Fluor reports: US Engineering contractor Fluor Corporation reported first quarter earnings from continuing operations up 11 per cent to $36.2m, in line with the company’s expectations. New project awards in the quarter were $2.6bn, compared with $2.5bn last year. While new power projects were a strong contributor, the company warns of a slowdown in the second quarter.

Innogy JV: Innogy has joined forces with MJB International of the United Arab Emirates to form a new business to be called Power Developments International FZCO. The company will offer turnkey energy solutions and will be based in Dubai.

Mirant loss: Mirant reported a loss for its first quarter of $42m which it attributed to after-tax restructuring costs of $344m. The results included $167m from the sale of Bewag. Despite record sales volumes, lower power and gas prices resulted in US operations contributing $77m, down from $174m.

Sulzer sells: Sulzer Hexis has secured orders for 370 of its pre-series HXS 1000 Premiere fuel cell systems by the end of March 2002, compared with its target of 400 sales by 2003. Most distribution contracts are with German utilities with E.ON, Thyssengas and VNG recently accounting for 114 system sales.
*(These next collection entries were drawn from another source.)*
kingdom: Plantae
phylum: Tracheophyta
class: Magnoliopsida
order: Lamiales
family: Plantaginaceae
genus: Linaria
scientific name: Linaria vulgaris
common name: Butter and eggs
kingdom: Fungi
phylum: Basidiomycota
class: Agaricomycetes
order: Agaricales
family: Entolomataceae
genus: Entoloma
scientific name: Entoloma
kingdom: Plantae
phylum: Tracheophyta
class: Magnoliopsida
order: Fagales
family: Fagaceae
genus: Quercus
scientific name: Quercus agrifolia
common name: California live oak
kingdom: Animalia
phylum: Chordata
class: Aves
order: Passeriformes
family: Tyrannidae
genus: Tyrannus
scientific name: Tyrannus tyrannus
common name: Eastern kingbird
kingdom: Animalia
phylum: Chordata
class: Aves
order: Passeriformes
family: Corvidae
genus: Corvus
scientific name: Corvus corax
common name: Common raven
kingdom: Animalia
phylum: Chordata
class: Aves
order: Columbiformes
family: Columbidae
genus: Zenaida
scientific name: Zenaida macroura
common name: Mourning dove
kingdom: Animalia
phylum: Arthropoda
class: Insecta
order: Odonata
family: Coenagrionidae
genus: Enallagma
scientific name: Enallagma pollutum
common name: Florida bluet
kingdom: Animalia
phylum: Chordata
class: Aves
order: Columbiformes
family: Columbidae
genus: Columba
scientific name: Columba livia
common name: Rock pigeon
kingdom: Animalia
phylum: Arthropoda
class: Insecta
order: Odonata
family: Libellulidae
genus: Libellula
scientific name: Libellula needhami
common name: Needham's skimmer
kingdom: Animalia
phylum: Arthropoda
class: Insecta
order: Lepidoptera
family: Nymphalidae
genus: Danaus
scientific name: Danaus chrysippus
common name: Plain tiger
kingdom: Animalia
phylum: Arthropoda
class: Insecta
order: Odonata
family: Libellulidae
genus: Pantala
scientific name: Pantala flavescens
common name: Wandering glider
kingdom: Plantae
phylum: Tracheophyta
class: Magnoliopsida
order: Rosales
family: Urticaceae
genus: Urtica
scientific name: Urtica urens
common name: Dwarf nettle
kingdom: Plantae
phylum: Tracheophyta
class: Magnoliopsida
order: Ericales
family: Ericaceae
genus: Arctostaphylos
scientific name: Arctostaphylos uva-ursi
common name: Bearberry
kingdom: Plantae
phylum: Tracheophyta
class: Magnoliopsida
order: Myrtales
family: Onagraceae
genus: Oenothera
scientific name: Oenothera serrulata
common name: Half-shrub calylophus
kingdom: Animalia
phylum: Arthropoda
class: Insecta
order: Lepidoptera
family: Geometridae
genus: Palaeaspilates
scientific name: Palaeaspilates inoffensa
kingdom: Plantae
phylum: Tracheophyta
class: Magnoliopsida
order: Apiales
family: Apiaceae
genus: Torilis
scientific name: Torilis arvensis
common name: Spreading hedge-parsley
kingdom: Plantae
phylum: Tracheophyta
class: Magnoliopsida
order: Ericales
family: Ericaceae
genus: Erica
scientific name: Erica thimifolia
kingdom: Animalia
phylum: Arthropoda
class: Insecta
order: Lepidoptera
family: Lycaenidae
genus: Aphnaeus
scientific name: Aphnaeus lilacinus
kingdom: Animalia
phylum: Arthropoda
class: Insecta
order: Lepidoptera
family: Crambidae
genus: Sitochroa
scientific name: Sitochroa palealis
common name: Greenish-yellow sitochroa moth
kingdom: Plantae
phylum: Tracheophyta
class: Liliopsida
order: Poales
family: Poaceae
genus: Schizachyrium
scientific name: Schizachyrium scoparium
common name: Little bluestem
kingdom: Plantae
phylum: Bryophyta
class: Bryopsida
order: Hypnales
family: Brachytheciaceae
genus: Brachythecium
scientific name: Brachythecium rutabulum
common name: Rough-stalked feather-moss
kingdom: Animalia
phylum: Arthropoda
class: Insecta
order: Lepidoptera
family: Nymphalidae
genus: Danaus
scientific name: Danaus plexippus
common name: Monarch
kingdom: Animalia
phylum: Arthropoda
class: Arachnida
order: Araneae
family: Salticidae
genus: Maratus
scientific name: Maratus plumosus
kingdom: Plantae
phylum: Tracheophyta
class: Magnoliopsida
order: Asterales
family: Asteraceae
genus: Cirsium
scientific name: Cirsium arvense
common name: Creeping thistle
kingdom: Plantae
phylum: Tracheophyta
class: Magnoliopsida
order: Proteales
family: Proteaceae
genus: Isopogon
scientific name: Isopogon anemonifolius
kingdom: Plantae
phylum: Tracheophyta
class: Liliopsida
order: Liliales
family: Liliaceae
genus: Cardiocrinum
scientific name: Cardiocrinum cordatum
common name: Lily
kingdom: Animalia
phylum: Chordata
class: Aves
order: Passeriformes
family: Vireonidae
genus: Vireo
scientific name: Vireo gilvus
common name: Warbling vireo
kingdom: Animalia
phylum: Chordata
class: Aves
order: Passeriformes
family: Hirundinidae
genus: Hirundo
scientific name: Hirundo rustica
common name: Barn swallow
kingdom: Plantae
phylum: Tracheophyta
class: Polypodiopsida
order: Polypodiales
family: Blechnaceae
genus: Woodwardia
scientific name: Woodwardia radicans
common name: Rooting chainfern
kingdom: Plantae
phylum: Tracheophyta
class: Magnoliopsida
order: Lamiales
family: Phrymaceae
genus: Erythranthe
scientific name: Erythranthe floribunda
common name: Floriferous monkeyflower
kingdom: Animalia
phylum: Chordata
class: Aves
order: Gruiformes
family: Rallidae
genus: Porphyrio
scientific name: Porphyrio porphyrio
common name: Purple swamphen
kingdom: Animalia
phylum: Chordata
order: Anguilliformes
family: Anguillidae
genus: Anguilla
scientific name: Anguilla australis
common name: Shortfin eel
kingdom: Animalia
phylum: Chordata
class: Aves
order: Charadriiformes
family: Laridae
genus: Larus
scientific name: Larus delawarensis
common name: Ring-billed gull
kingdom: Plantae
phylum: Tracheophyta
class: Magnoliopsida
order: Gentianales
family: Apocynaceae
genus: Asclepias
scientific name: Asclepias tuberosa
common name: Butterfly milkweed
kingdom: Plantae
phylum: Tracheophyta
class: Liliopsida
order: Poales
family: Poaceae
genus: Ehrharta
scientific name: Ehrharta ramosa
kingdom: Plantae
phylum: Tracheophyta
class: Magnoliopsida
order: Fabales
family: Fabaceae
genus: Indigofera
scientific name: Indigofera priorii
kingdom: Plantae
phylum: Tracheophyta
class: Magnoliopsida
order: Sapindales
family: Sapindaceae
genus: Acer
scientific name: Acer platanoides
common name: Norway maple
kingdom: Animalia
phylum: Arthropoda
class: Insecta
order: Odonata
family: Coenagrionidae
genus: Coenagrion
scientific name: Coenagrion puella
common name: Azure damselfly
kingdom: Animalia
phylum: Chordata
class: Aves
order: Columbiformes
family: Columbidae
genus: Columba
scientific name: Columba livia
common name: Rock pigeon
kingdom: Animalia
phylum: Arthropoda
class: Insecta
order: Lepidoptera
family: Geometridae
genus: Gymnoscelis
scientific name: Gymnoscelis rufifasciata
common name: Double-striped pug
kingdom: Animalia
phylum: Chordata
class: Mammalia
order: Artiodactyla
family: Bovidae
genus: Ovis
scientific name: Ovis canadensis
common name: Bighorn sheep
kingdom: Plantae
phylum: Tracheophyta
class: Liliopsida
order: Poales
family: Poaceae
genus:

TXU profits: TXU achieved a 24 per cent increase in first quarter earnings from $0.76 to $0.94 per share. The quarter saw further strengthening of the company’s balance sheet with the sale of its UK networks business and two Texan power plants. Strong income from the US offset a weaker performance in the International Energy segment in the first quarter of 2002.

VA Tech link: VA Tech Hydro and National Electric Coil, USA, have combined resources for hydro plant repair, retrofit and upgrade services, formalizing a relationship already in place for projects in Alabama and Oregon.